Rusya ve ABD öncülüğündeki koalisyon uçakları, daha çok IŞİD mensuplarının yer almadığı tanker konvoylarını hedef alıyor. Yoldaki tankerlere yönelik bombardımanın etkisi ise en çok bu pazarlarda satılan yakıtın fiyatında hissediliyor. Fiyatlar birden 2 veya 3 kat artıyor. Muhaliflerin bölgelerinde yaşadıkları için rejimin elektrik enerjisi sisteminin dışında bırakılan siviller, elektrik üretmek için bu yakıta bel bağlamış durumda. IŞİD petrolünde Kürt bölgesinin rolü Birkaç ay öncesine kadar Bağdat-Kerkük yolundan her gün çok sayıda petrol tankeri geçiyordu. Çünkü, iki Irak kenti arasındaki bölgelerden çıkarılan petrol Kürt bölgesine bu yol üzerinden ulaştırılıyordu. IŞİD’in denetimindeki bölgelerden gelen petrol da bir şekilde bu yoldan kaçak olarak Kürt bölgesine ulaşıyordu. Oradan da Irak’ın dışına satılıyordu. IŞİD petrolünün ülke dışına çıkarılmasında, Kürt bölgesindeki bazı işadamları ve aracılar rol alıyordu. Bu durumun anlaşılması Kuzey Irak'ta halkın tepkisini çekti ve Kürt Bölgesi Parlamentosu konuya el atarak bir araştırma komitesi kurdu. Komitenin araştırması sonucunda 15 kişi tutuklandı.
SİNCAR-NİNOVA HATTI
IŞİD petrolünün pazarlanmasında Bağdat-Kerkük yolunun yanısıra Sincar-Ninova hattı da büyük bir önem taşıyordu.

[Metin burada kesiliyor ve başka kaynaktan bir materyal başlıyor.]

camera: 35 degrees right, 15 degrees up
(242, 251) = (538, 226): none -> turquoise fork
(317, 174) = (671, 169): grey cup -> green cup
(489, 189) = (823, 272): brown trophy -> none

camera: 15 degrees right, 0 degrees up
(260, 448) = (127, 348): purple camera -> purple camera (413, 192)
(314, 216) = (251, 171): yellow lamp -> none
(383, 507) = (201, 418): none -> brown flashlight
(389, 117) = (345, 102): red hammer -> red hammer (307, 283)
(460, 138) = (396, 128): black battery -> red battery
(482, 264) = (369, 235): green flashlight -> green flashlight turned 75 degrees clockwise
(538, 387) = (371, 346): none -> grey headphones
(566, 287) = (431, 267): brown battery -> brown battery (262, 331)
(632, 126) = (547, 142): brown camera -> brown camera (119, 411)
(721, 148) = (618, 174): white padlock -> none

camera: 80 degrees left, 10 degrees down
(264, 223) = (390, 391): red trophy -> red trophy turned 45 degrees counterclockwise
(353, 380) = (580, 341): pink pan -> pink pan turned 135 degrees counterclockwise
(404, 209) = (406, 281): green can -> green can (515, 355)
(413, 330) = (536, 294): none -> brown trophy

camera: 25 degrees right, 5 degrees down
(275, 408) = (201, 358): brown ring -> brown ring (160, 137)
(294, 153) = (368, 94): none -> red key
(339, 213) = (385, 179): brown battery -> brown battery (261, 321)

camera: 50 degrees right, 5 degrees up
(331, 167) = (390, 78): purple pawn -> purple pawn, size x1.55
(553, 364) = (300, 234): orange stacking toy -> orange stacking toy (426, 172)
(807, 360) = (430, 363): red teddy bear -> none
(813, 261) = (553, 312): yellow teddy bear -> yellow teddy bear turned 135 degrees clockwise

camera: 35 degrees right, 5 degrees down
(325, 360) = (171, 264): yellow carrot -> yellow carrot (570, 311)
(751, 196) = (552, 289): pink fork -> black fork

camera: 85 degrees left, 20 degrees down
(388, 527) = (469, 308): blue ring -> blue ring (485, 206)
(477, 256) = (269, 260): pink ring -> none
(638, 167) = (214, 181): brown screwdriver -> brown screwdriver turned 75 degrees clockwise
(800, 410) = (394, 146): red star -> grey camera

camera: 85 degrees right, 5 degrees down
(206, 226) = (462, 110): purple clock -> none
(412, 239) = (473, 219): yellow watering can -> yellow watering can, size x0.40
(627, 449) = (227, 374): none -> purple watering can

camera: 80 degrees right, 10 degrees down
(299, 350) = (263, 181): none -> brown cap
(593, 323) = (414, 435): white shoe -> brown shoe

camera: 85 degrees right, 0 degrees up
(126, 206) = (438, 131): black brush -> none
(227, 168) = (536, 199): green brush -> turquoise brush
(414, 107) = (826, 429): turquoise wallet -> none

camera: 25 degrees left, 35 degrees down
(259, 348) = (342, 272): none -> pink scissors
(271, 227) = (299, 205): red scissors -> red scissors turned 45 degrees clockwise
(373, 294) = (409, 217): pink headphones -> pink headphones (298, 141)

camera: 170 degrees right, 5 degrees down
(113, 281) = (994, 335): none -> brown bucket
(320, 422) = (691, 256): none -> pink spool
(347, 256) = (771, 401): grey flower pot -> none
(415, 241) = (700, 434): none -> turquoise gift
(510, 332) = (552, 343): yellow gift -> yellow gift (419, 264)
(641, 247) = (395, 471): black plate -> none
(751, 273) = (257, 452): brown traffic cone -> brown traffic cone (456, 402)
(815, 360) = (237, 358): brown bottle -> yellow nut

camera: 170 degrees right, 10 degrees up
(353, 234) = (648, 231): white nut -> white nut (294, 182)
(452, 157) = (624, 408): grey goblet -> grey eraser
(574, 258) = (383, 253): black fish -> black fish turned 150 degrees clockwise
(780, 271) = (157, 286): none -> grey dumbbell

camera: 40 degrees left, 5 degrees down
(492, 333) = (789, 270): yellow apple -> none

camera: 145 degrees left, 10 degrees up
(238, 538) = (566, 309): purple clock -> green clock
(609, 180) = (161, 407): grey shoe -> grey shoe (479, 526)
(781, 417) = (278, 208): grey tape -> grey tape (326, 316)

Rakka’yı Musul’a bağlayan bu yoldan her gün yüzlerce petrol yüklü tanker geçiyordu. Bu hattaki petrol gelirinin IŞİD’i ayakta tutmakta büyük rolü vardı. Ancak, Sincar kentinin Peşmerge güçleri tarafından ele geçirilmesi ile bu damar kesilmiş oldu.